A development of superconducting differential double contour interferometer

TL;DR

This paper introduces a superconducting differential double contour interferometer (DDCI) designed for ultra-sensitive magnetic flux detection and qubit readout, potentially surpassing traditional SQUIDs in sensitivity near quantum transition points.

Contribution

The paper develops and analyzes a new superconducting interferometer with unique step-like responses, enhancing flux detection capabilities in quantum computing applications.

Findings

DDCI exhibits step-like changes in critical current and voltage.

Potential to outperform traditional SQUIDs near quantum transition points.
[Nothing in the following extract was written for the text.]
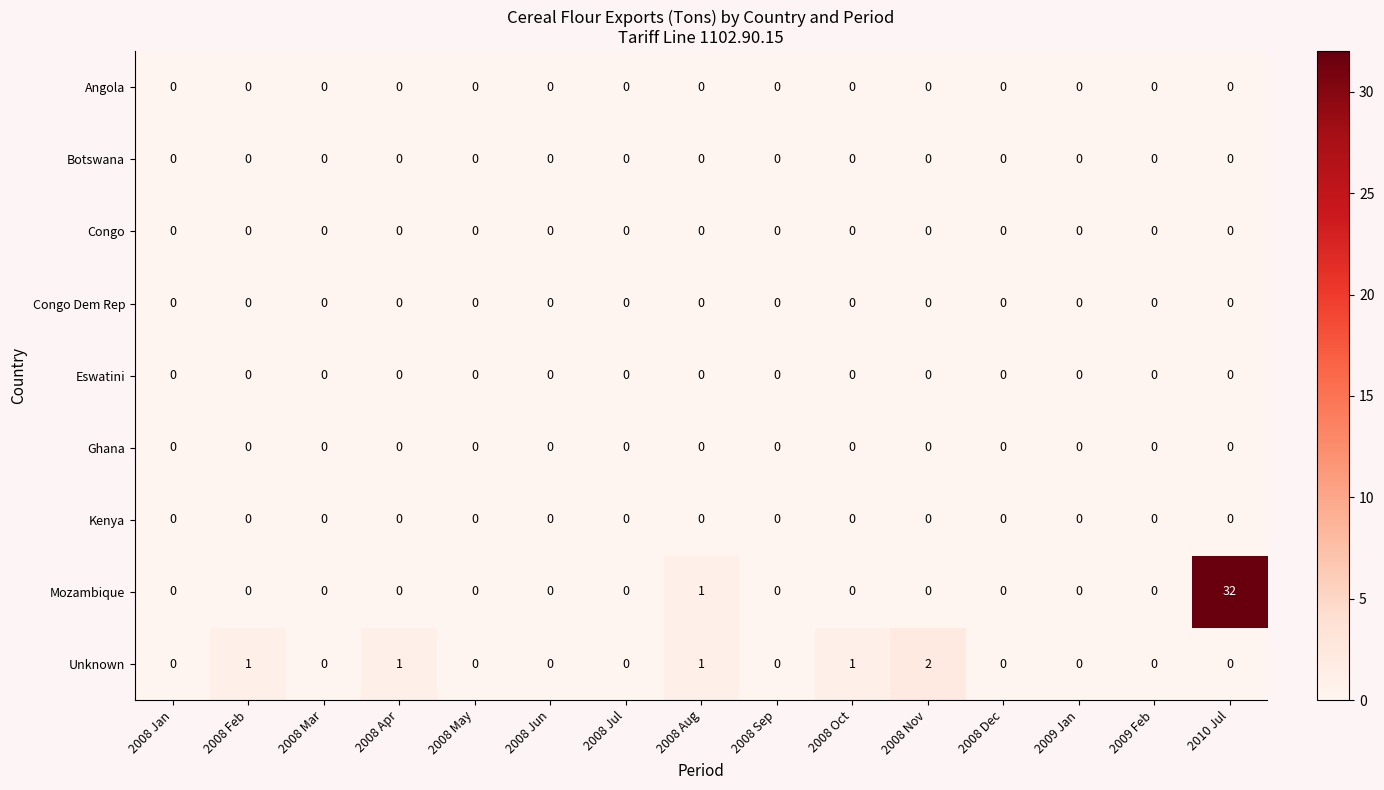

Which series has the widest spread of values?

Mozambique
Effective in detecting flux changes caused by quantum and thermal fluctuations.

Abstract

We study operation of a new device, the superconducting differential double contour interferometer (DDCI), in application for the ultra sensitive detection of magnetic flux and for digital read out of the state of the superconducting flux qubit. DDCI consists of two superconducting contours weakly coupled by Josephson Junctions. In such a device a change of the critical current and the voltage happens in a step-like manner when the angular momentum quantum number changes in one of the two contours. The DDCI may outperform traditional Superconducting Quantum Interference Devices when the change of the quantum number occurs in a narrow magnetic field region near the half of the flux quantum due to thermal fluctuations, quantum fluctuations, or the switching a loop segment in the normal state for a while by short pulse of an external current.